Pero las críticas a las “escuelas eficaces” como patrón de referencia va más allá de esa crítica a los indicadores, A. Pérez Gómez destaca las siguientes:
-       Sus conclusiones estadísticas son inconsistentes y frecuentemente discrepantes.
-       La ambigüedad y el sesgo a la hora de definir los productos de las escuelas eficaces.
-       Los factores que presuntamente provocan la eficacia en las escuelas no permanecen inalterables ni a través del tiempo ni a través de las culturas y formaciones sociales.
-       El énfasis en los aspectos organizativos, considerados independientemente de los aspectos curriculares, conduce a la práctica ignorancia de estos últimos, como si en realidad fuesen indiferentes en la producción de efectos académicos, afectivos o sociales.
-       La aparente apertura y flexibilidad de este movimiento en la definición de características y factores esconde una poderosa y latente orientación homogeneizadora que enfatiza la importancia del orden, uniformidad y jerarquía como principios básicos de la organización eficaz.
Se trata de una corriente plenamente ideologizada de la que es necesario desbrozar de la terminología y propuestas de alguna validez todo ese componente uniformador al que hemos hecho referencia. De ese interior del caballo de Troya es conveniente resaltar la pretendida (e imposible) neutralidad y objetividad y sus consecuencias prácticas.

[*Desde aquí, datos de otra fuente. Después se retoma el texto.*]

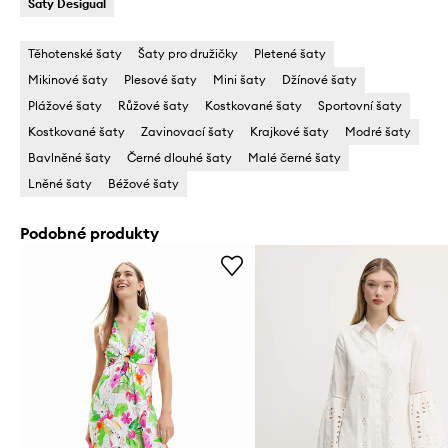
Šaty Desigual
Těhotenské šaty
Šaty pro družičky
Pletené šaty
Mikinové šaty
Plesové šaty
Mini šaty
Džínové šaty
Plážové šaty
Růžové šaty
Kostkované šaty
Sportovní šaty
Kostkované šaty
Zavinovací šaty
Krajkové šaty
Modré šaty
Bavlněné šaty
Černé dlouhé šaty
Malé černé šaty
Lněné šaty
Béžové šaty
Podobné produkty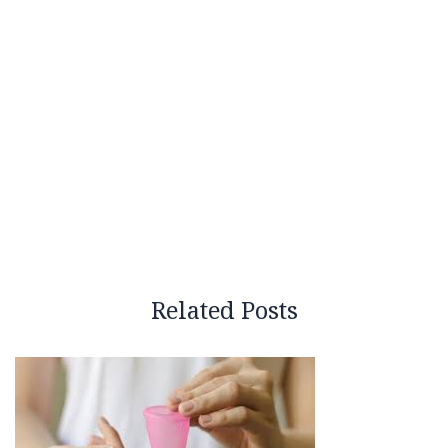
Related Posts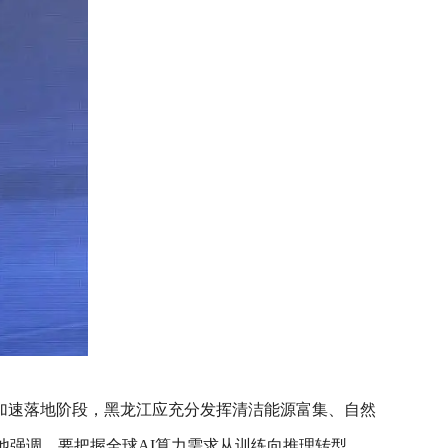
加速落地阶段，黑龙江应充分发挥清洁能源富集、自然
他强调，要把握全球AI算力需求从训练向推理转型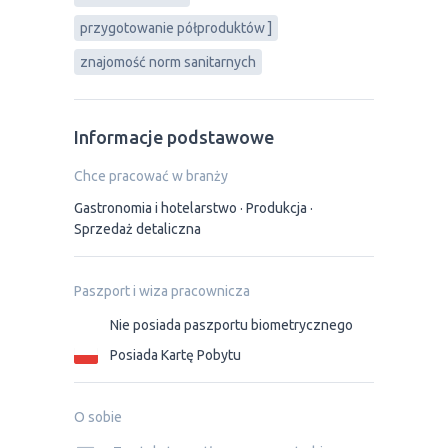
przygotowanie półproduktów ]
znajomość norm sanitarnych
Informacje podstawowe
Chce pracować w branży
Gastronomia i hotelarstwo
Produkcja
Sprzedaż detaliczna
Paszport i wiza pracownicza
Nie posiada paszportu biometrycznego
Posiada Kartę Pobytu
O sobie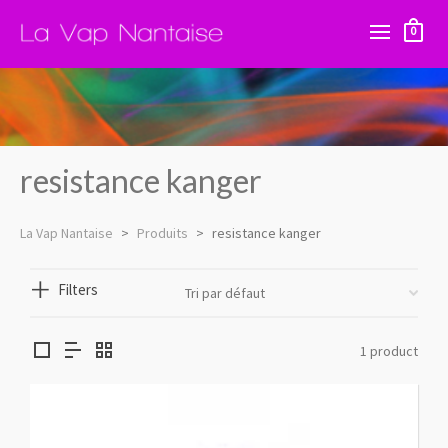
0
resistance kanger
La Vap Nantaise
>
Produits
>
resistance kanger
Filters
1 product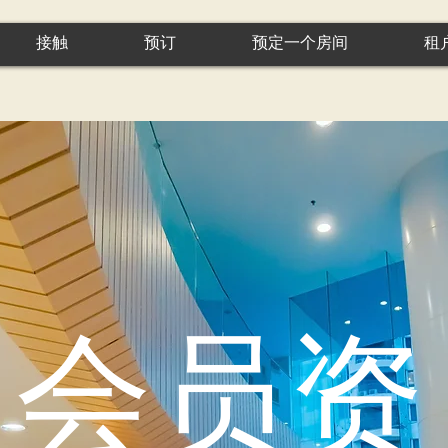
接触
预订
预定一个房间
租
会员资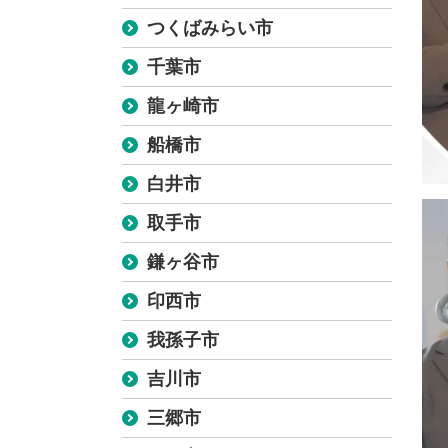
つくばみらい市
千葉市
龍ヶ崎市
船橋市
白井市
取手市
鎌ヶ谷市
印西市
我孫子市
吉川市
三郷市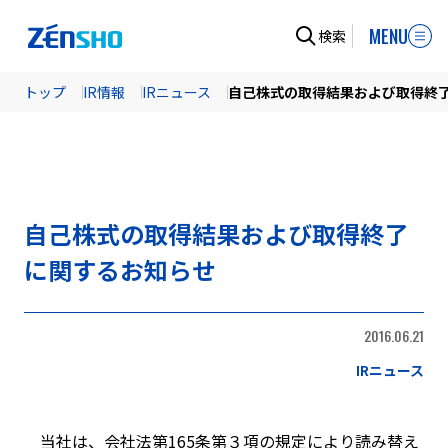
MENU
検索
トップ
IR情報
IRニュース
自己株式の取得結果および取得終
自己株式の取得結果および取得終了
に関するお知らせ
2016.06.21
IRニュース
当社は、会社法第165条第３項の規定により読み替え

El texto hasta aquí leído lo escribí hace algunos años, no hace tantos, pero, desgraciadamente, creo que no solo no ha perdido su vigencia sino que se ha acrecentado. Es esa visión tecnocrática la que descaradamente se ha instalado en el poder, la que presume de encontrarse libre de adoctrinamiento, de ser científica, objetiva y eficaz. Visión que, desgraciadamente, no ha tenido su contestación y no la ha tenido en la medida en que ese pensamiento se trataba ya de pensamiento dominante en el sistema educativo. La pregunta es, ¿qué futuro puede aguardar a las competencias básicas en ese contexto? Mi respuesta es: ninguno. Pero hay que decir, que quizás no menos que hace unos meses. Es triste, pero es así, no es posible educar en competencias desde el recetario, desde el manual de instrucciones, solo es posible hacerlo desde una práctica reflexiva y autoevaluadora, crítica que se inetrrogue acerca de una práctica educativa que no se plantee solo los contenidos sino que lo haga sobre la utilidad final de esos contenidos en la vida cotidiana, que se interrogue por la interrelación de todos ellos, que busque el objetivo final en el crecimiento personal del alumno, en su autonomía, en su equilibrio emocional, en su pensamiento crítico, en su competencia social y cudadana, y que se pregunte por el papel del docente en ese proceso, unas veces como ayuda y otras como obstáculo. Ahora, con un problema añadido, la administración educativa torpedeará, más aún, esa práctica. Bueno, toca, como siempre, educar contracorriente.